“……这也是沙宝姐姐教你的?”

豆豆点头。

小美猛然回头,盯着李铭远:“小舅舅,沙宝对你说了几次?”

李铭远半天没做声,站着想了会,然后脸更白了:“三次。”

审讯室一次,文艺性告白一次,胃出血那晚一次。

整整三次。说到最后,人就消失了。

“你完了,你死定了。”小美剜了亲爱的舅舅一眼,有些幸灾乐祸,“沙宝就算骗人,也不会骗同一个人三次,因为她说过事不过三。”

李铭远站着没动,木桩子似的。他抬手摸了摸脸,发觉脸上肌肉僵硬了,不由得笑着说:“谁能猜到她的心思?狡猾得像只狐狸——”

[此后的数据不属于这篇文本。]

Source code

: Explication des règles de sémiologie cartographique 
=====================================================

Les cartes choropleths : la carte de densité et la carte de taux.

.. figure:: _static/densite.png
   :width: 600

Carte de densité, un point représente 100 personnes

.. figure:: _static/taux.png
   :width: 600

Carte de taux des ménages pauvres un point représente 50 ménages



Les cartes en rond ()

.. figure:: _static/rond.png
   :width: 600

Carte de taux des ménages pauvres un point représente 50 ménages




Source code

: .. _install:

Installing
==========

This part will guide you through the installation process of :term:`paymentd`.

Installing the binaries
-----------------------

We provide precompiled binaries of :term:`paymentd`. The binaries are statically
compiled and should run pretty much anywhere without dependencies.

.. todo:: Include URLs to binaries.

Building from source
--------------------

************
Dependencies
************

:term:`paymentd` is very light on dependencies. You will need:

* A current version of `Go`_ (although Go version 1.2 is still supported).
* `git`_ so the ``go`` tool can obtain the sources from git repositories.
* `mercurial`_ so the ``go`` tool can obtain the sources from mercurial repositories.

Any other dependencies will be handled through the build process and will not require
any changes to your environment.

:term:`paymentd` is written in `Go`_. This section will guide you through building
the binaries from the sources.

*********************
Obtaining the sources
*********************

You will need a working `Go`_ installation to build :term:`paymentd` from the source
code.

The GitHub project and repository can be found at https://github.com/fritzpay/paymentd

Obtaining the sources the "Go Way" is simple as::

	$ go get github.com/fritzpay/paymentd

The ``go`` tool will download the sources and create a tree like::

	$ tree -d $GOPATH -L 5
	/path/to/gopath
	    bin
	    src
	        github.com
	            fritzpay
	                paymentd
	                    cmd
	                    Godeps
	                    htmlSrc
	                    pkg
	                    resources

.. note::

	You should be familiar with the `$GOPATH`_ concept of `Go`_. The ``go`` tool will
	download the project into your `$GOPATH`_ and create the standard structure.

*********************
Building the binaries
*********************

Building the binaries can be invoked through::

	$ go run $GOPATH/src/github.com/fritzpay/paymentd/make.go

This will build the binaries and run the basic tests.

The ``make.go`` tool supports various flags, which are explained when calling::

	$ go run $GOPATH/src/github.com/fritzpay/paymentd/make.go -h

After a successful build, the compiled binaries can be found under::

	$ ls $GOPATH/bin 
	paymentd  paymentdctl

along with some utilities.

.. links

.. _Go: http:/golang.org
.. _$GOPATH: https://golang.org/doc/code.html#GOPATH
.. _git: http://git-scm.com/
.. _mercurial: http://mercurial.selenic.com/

小美捞起一柄充气手掌,砰地打断了他的话:“你是猪啊?不会分辨她脸上的表情吗?”

“什么表情?”

可是话一出口,李铭远似乎想起了什么,不由得又是惊呆。小美噼里啪啦地打过来,他笑着躲过去,嘴里一直说:“好了好了,最多下次小白脸垂着眼睛说‘我喜欢你’,我就知道她不好意思了,说的是真话。”

小美忍不住冷笑:“还有下次?你就等着做梦吧!”

李铭远当然没有等,他走出育儿室,站在走廊里打了个电话。小白脸的手机是通的,但是一直没有人接。他连按四次1号键,却没有发生过奇迹。

蓝色屏幕暗淡无光,冷寂得没有温度。

一丝淡淡的惆怅爬上脸庞。李铭远抿住嘴角,转身朝公寓外走,等看到等候在车门旁的貂裘装女孩,他终究打破了沉默,笑道:“Alberta,怎么逛到我这里来了?”

Alberta爱尔柏塔,来自英国的高级陪护,是泰国公主诗琳通的私人助理。她不需要多说话,妖娆地朝跑车前一站,轻裘玉丽的身影便是一道活招牌,传闻中新加坡数一数二的龙头车业也是看到了她傲人身段,亲自钦点她为车模。

“既然公主玉驾还舍不得离开,我当然要作陪喽。”Alberta其实是个地地道道的中国迷,说得一口流利汉语,无论走到哪里,活用中国词语是少不了的。

李铭远莞尔一笑:“我这里不是总统府。”

Alberta艳丽红唇勾出一丝妩媚,眯着眼说:“Alberta想请铭少爷做个东道,带我去乐都玩玩。”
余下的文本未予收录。